Let’s name the three opponents as 1, 2, and 3, and let \(p_i\) be the probability of winning against opponent \(i\). Let’s also take, without loss of generality, \(p_1 \leq p_2 \leq p_3\), meaning that opponent 3 is the weakest. For a given order of opponents \(o_1, o_2 , o_3\), you win the tournament if you win against \(o_2\), and you win against either \(o_1\) or \(0_3\).
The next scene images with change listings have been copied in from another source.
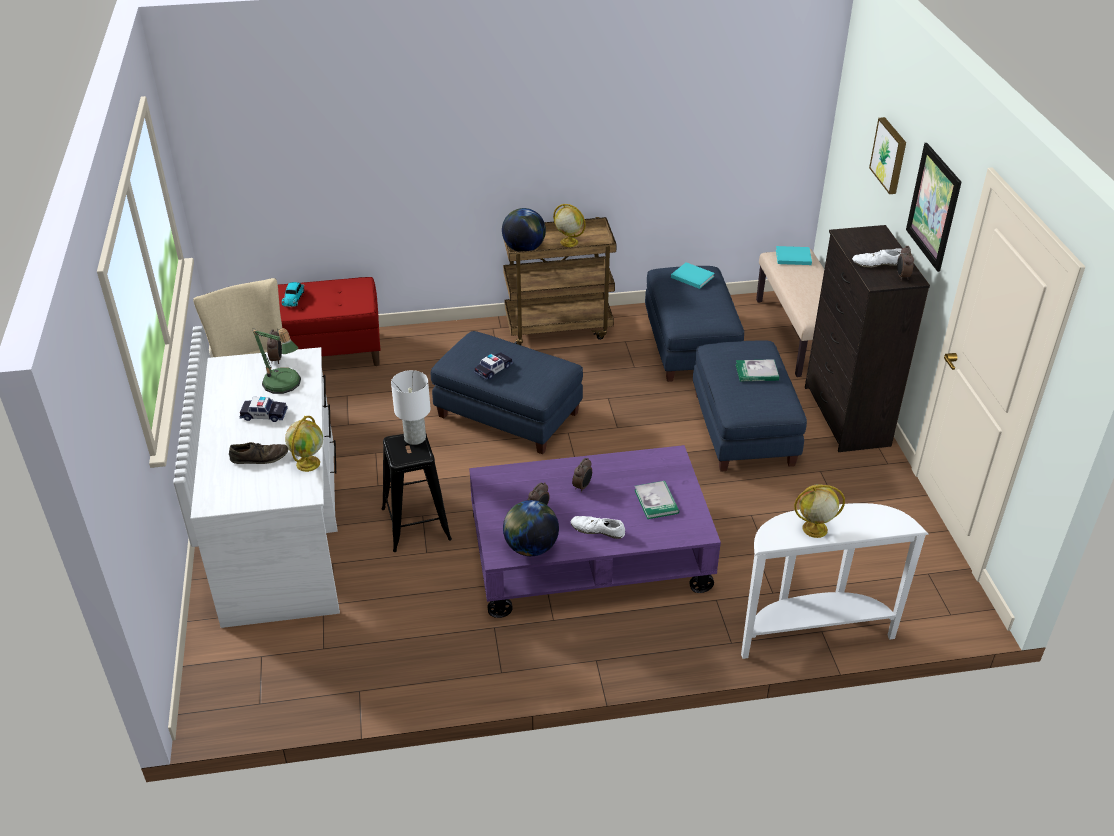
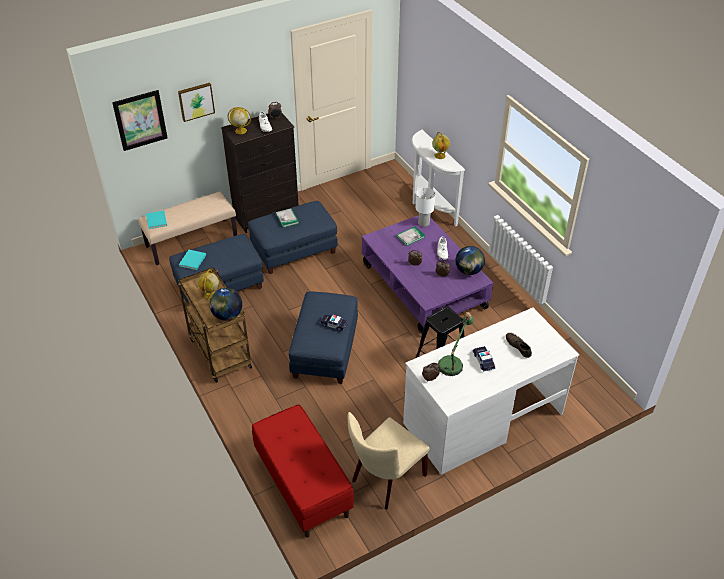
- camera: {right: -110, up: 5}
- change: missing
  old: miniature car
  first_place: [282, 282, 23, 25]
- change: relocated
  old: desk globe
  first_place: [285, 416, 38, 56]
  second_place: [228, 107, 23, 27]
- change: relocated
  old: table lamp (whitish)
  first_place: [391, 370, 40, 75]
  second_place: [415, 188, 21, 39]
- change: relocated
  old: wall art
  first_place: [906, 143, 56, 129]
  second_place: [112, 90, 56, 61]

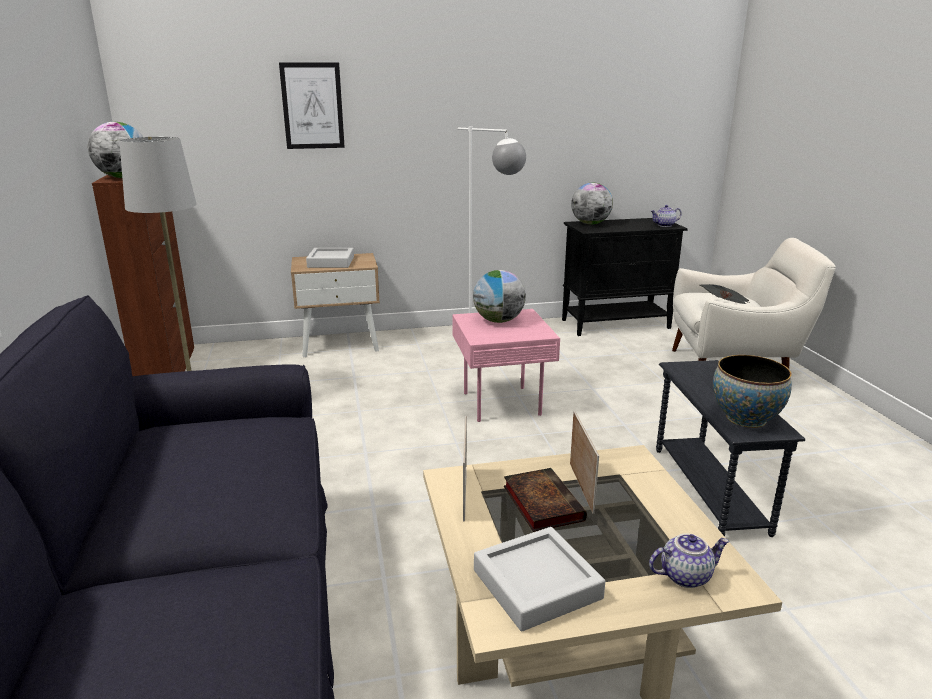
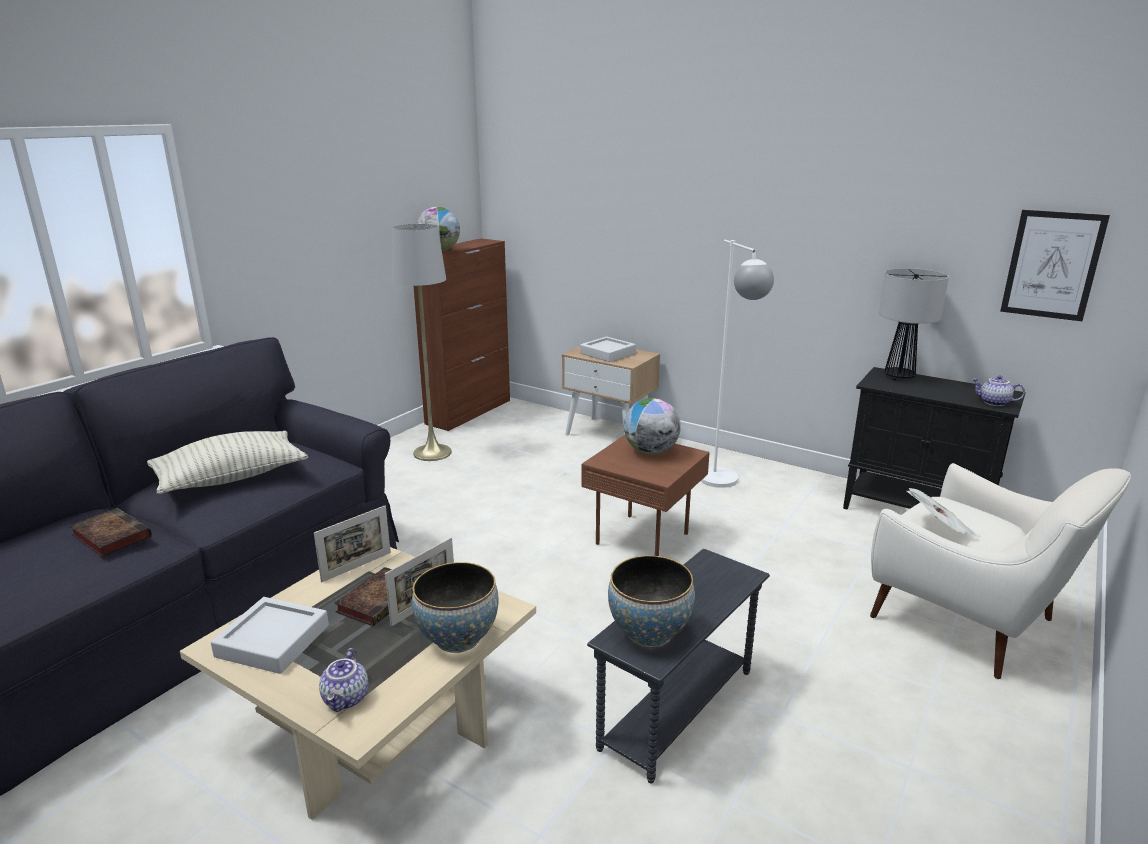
- camera: {right: 45, up: 0}
- change: relocated
  old: wall art
  first_place: [279, 62, 66, 87]
  second_place: [1000, 210, 110, 111]
- change: colour
  old: end table (pink)
  new: end table (brown-coloured)
  first_place: [452, 309, 108, 113]
  second_place: [581, 435, 129, 121]
- change: exchanged
  old: desk globe
  new: table lamp
  first_place: [571, 183, 42, 41]
  second_place: [879, 268, 70, 112]
- change: spun
  old: teapot
  first_place: [649, 534, 80, 54]
  second_place: [319, 648, 49, 64]
  degrees: 60
- change: appeared
  new: book
  second_place: [69, 508, 83, 49]
- change: appeared
  new: cushion
  second_place: [147, 431, 161, 63]
- change: appeared
  new: deep dish
  second_place: [412, 562, 87, 91]

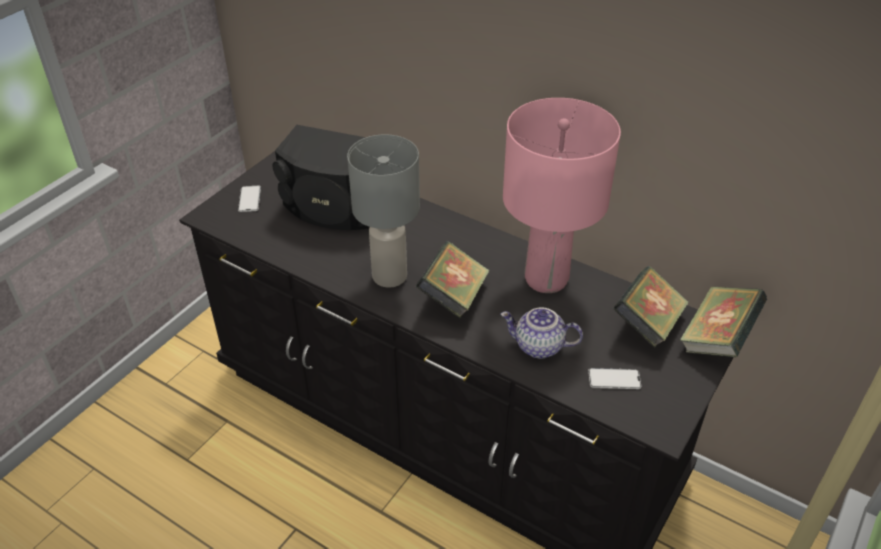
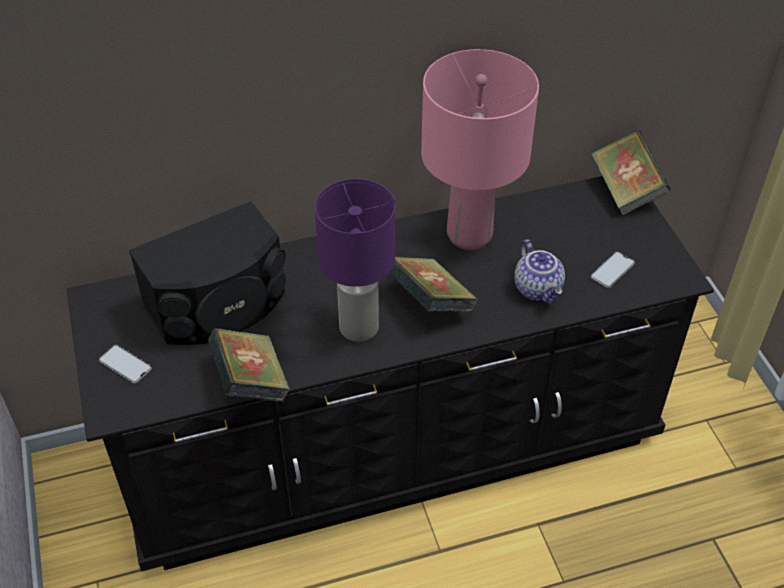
- camera: {right: -50, up: 5}
- change: colour
  old: table lamp (gray)
  new: table lamp (purple)
  first_place: [347, 135, 73, 153]
  second_place: [315, 179, 80, 163]
- change: spun
  old: teapot
  first_place: [500, 307, 83, 52]
  second_place: [514, 239, 51, 64]
  degrees: -75
- change: relocated
  old: book
  first_place: [613, 266, 76, 82]
  second_place: [208, 328, 82, 74]

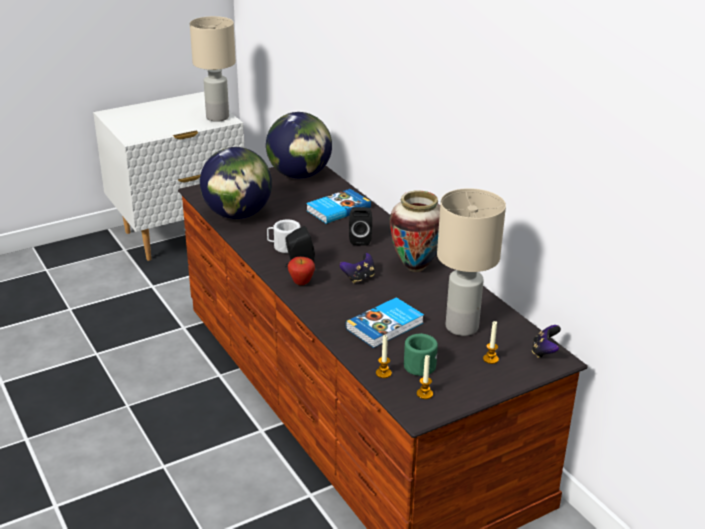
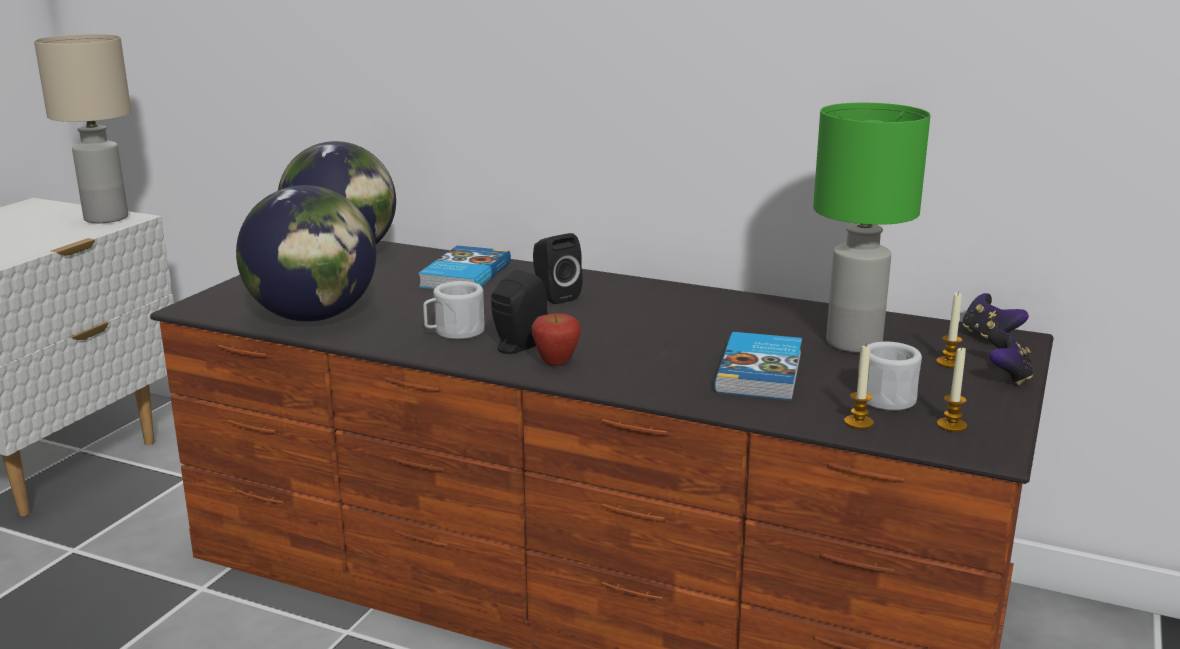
- camera: {right: -35, up: -10}
- change: relocated
  old: gamepad
  first_place: [340, 253, 35, 30]
  second_place: [988, 329, 45, 57]
- change: missing
  old: vase
  first_place: [390, 190, 50, 82]
- change: colour
  old: mug (green-coloured)
  new: mug (whitish)
  first_place: [404, 333, 34, 43]
  second_place: [858, 342, 64, 69]
- change: colour
  old: table lamp (beige)
  new: table lamp (green-coloured)
  first_place: [437, 188, 69, 148]
  second_place: [813, 103, 118, 250]

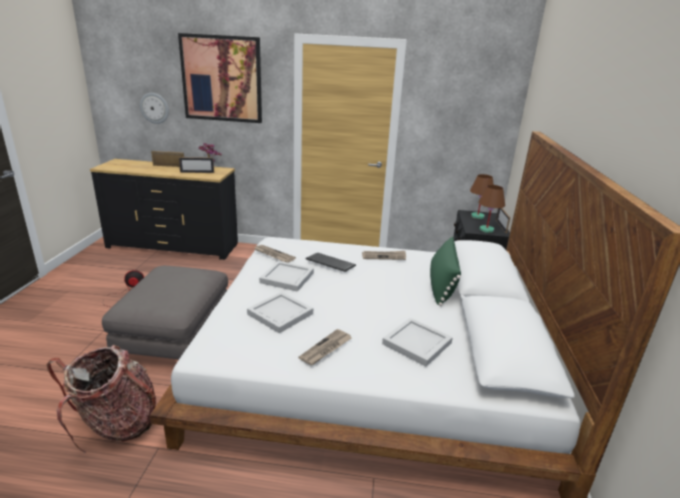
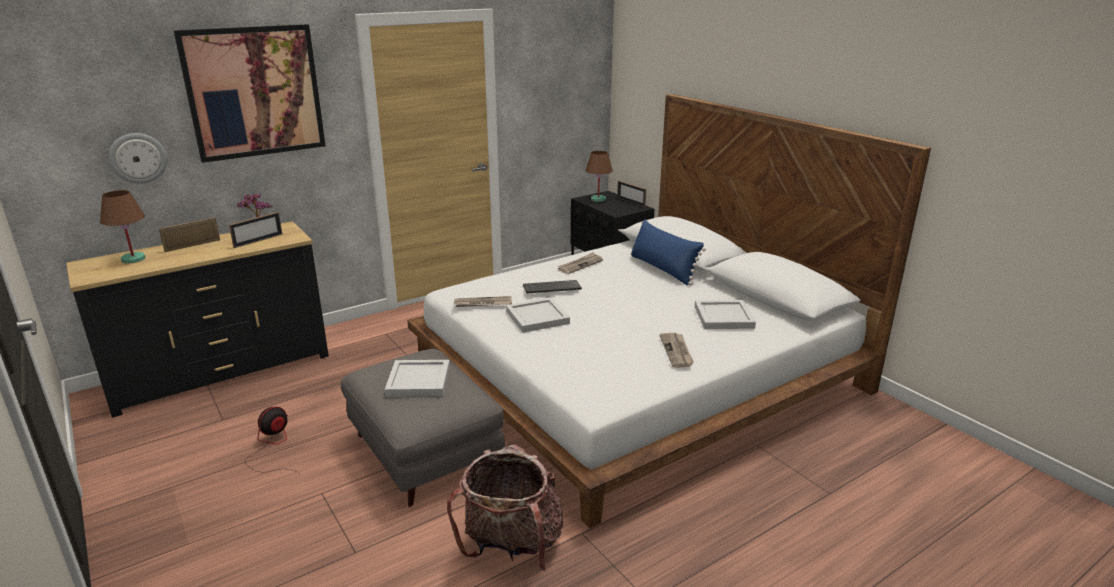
- camera: {right: -40, up: 0}
- change: relocated
  old: carrying tray (whitish)
  first_place: [247, 292, 66, 41]
  second_place: [385, 360, 65, 37]
- change: colour
  old: cushion (green-coloured)
  new: cushion (blue)
  first_place: [430, 237, 31, 69]
  second_place: [631, 219, 75, 67]
- change: relocated
  old: table lamp (brown-coloured)
  first_place: [478, 185, 27, 48]
  second_place: [100, 190, 45, 73]

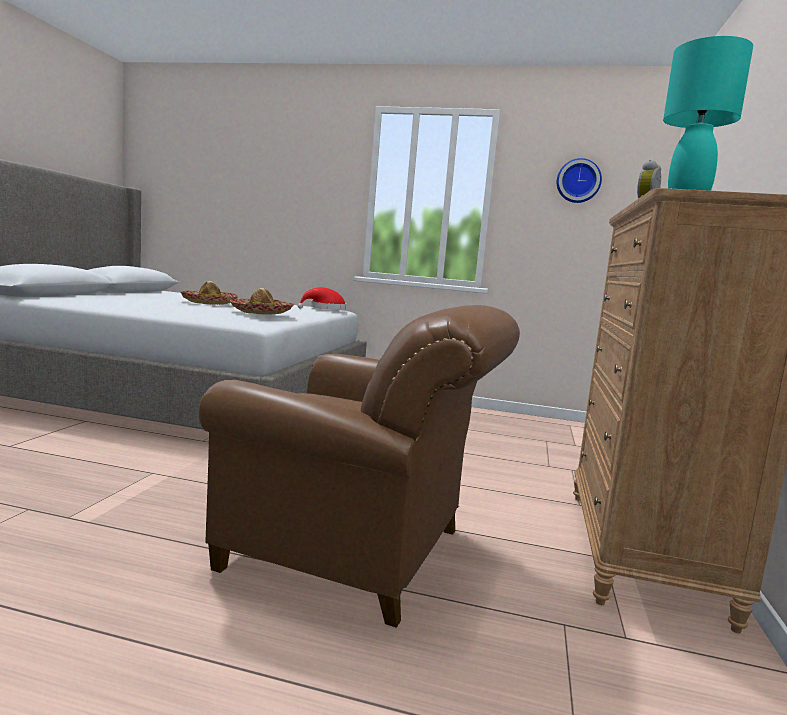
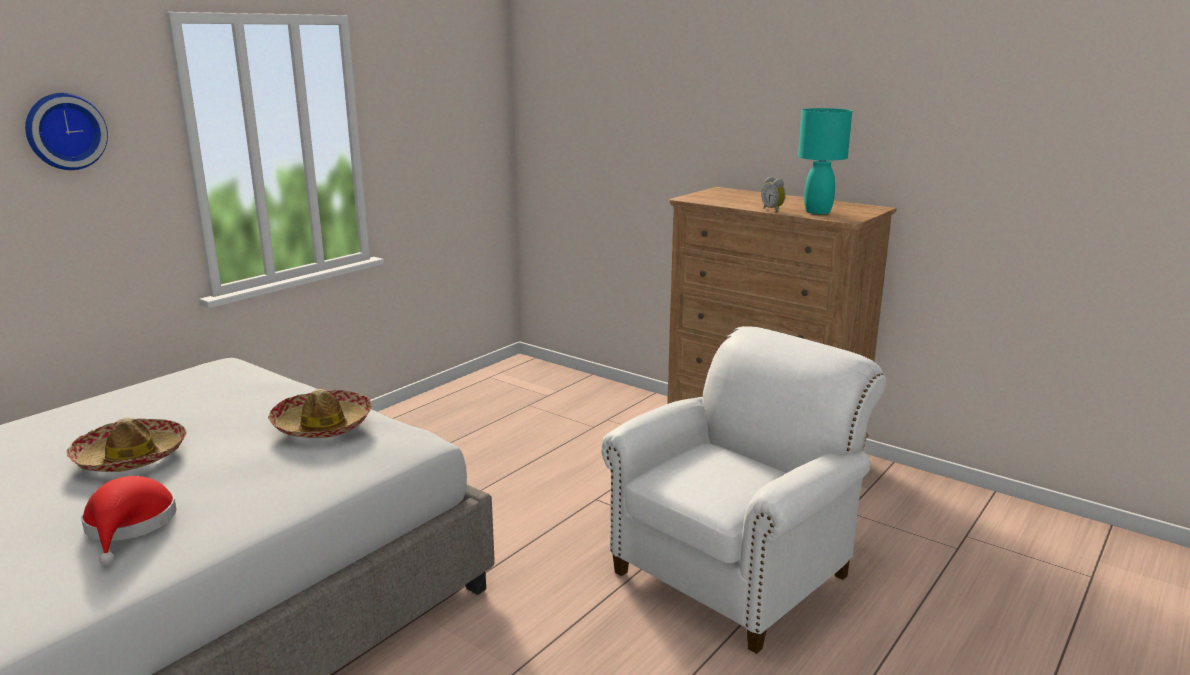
- camera: {right: -65, up: 10}
- change: colour
  old: lounge chair (brown-coloured)
  new: lounge chair (whitish)
  first_place: [198, 305, 322, 323]
  second_place: [601, 326, 285, 328]
- change: relocated
  old: clothing hat (reddish)
  first_place: [298, 287, 48, 23]
  second_place: [81, 476, 95, 90]
- change: relocated
  old: hanging clock
  first_place: [557, 158, 45, 45]
  second_place: [25, 93, 83, 77]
Therefore, the probability that you win the tournament is:

\[\begin{align*} & p_{o_2} \left( p_{o_1} + (1-p_{o_1}) p_{o_3} \right) \\ = & p_{o_2} \left( p_{o_1} + p_{o_3} - p_{o_1} p_{o_3} \right) \\ = & p_{o_2} p_{o_1} + p_{o_2} p_{o_3} - p_{o_1}p_{o_2} p_{o_3} \\ \end{align*}\]

Now, we need to compare three probabilities corresponding to three order decisions we can make, and as the subtraction term will be common to all three orders, we can ignore it. Here are the three alternatives:

\[\begin{align*} & p_1 p_2 + p_2 p_3 \\ & p_1 p_3 + p_2 p_3 \\ & p_1 p_2 + p_1 p_3 \\ \end{align*}\]

A pairwise comparison will quickly show that the highest probability is provided by the middle row, where the weakest opponent (3) is played second.